Exercise A: Swap "Verse 2" for "Chorus" in the alphaTex listing below, and reproduce the whole listing with nothing else changed.
--- Begin Document segment ---
Two main factors can help you decide which savings goals to make a priority. The first and most important thing to consider is what's most important to you from a personal ethical standpoint. If, for instance, you feel very strongly that your children deserve a college education without incurring any student loan debt of their own to pay for it, then no argument based solely on tax or financial planning considerations should sway you from your resolve. As long as you're aware of personal sacrifices that you make and as long as those sacrifices don't come back to impose an even greater burden on the people you're trying to benefit, well-informed decisions based on your own values are often the best course to follow.

However, most financial decisions don't lend themselves to easy decisions based solely on ethics and values, so a second factor becomes critical: the current framework of tax, legal, and financial incentives that the government uses to encourage certain behavior. In considering the specific decision of whether to save for your own retirement or to save for a child's college education, there are a number of incentives to help you no matter which decision you make.

Retirement savings
There are many advantages to saving for retirement, especially for those people who have access to an employer-sponsored retirement plan such as a 401(k). Money saved in a retirement plan lowers your taxable income, thereby immediately saving you up to 35% in federal income tax, plus an additional amount in state income tax, depending on where you live. Moreover, many employers provide matching contributions to those employees who voluntarily choose to save a certain amount in the retirement plan. These matching contributions essentially represent free money for the employee. On top of all that, some savers are also entitled to a federal tax credit that provides even more tax savings for those who make contributions to an IRA or employer-sponsored retirement plan. Eligibility for this tax credit depends on your total income, but for those who qualify, the credit represents an additional match to your retirement savings.

There are also further benefits to money saved for retirement. Savings in an employer plan or IRA grows on a tax-deferred basis, which means that you pay no tax on the interest, dividends, or capital gains on your retirement account until you withdraw money from the account. Furthermore, in considering the appropriate contribution for parents to make for a child's education, many financial aid offices do not treat amounts held in the parents' retirement accounts as available for spending. As a result, contributions to a retirement account may actually improve your child's financial aid package.
--- End Document segment ---
--- Begin Record set ---
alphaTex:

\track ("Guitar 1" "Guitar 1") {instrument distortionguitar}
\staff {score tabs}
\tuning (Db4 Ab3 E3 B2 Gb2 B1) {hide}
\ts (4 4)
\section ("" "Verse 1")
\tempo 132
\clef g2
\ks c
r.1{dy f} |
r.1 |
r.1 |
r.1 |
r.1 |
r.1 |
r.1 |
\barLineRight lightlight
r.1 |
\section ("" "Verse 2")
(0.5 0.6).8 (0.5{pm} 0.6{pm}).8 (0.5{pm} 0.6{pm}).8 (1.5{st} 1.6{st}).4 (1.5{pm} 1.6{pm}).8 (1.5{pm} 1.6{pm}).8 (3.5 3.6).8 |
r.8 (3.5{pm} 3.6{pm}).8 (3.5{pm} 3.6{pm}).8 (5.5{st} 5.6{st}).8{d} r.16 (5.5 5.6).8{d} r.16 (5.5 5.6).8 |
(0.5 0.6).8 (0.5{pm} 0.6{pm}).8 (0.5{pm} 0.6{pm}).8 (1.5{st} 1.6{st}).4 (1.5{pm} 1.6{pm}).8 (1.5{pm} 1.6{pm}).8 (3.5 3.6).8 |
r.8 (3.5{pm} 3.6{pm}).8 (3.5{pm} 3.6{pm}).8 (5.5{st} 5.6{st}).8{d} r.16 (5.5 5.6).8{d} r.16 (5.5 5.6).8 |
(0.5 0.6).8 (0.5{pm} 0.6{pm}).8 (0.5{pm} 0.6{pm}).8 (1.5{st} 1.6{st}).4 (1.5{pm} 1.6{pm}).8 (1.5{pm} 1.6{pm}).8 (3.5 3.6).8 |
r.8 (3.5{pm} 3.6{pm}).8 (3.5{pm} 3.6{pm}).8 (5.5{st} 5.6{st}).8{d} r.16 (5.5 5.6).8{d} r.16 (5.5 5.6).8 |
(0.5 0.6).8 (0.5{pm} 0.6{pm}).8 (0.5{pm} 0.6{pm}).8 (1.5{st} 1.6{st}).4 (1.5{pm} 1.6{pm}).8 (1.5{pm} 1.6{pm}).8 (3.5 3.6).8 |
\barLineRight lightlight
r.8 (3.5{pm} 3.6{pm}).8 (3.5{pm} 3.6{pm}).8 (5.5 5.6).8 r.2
--- End Record set ---
Exercise B: In the text on choosing between retirement and college savings, how much federal income tax can money saved in a retirement plan immediately save you?

Worked solution A:
alphaTex:

\track ("Guitar 1" "Guitar 1") {instrument distortionguitar}
\staff {score tabs}
\tuning (Db4 Ab3 E3 B2 Gb2 B1) {hide}
\ts (4 4)
\section ("" "Verse 1")
\tempo 132
\clef g2
\ks c
r.1{dy f} |
r.1 |
r.1 |
r.1 |
r.1 |
r.1 |
r.1 |
\barLineRight lightlight
r.1 |
\section ("" "Chorus")
(0.5 0.6).8 (0.5{pm} 0.6{pm}).8 (0.5{pm} 0.6{pm}).8 (1.5{st} 1.6{st}).4 (1.5{pm} 1.6{pm}).8 (1.5{pm} 1.6{pm}).8 (3.5 3.6).8 |
r.8 (3.5{pm} 3.6{pm}).8 (3.5{pm} 3.6{pm}).8 (5.5{st} 5.6{st}).8{d} r.16 (5.5 5.6).8{d} r.16 (5.5 5.6).8 |
(0.5 0.6).8 (0.5{pm} 0.6{pm}).8 (0.5{pm} 0.6{pm}).8 (1.5{st} 1.6{st}).4 (1.5{pm} 1.6{pm}).8 (1.5{pm} 1.6{pm}).8 (3.5 3.6).8 |
r.8 (3.5{pm} 3.6{pm}).8 (3.5{pm} 3.6{pm}).8 (5.5{st} 5.6{st}).8{d} r.16 (5.5 5.6).8{d} r.16 (5.5 5.6).8 |
(0.5 0.6).8 (0.5{pm} 0.6{pm}).8 (0.5{pm} 0.6{pm}).8 (1.5{st} 1.6{st}).4 (1.5{pm} 1.6{pm}).8 (1.5{pm} 1.6{pm}).8 (3.5 3.6).8 |
r.8 (3.5{pm} 3.6{pm}).8 (3.5{pm} 3.6{pm}).8 (5.5{st} 5.6{st}).8{d} r.16 (5.5 5.6).8{d} r.16 (5.5 5.6).8 |
(0.5 0.6).8 (0.5{pm} 0.6{pm}).8 (0.5{pm} 0.6{pm}).8 (1.5{st} 1.6{st}).4 (1.5{pm} 1.6{pm}).8 (1.5{pm} 1.6{pm}).8 (3.5 3.6).8 |
\barLineRight lightlight
r.8 (3.5{pm} 3.6{pm}).8 (3.5{pm} 3.6{pm}).8 (5.5 5.6).8 r.2

Worked solution B: Up to 35%.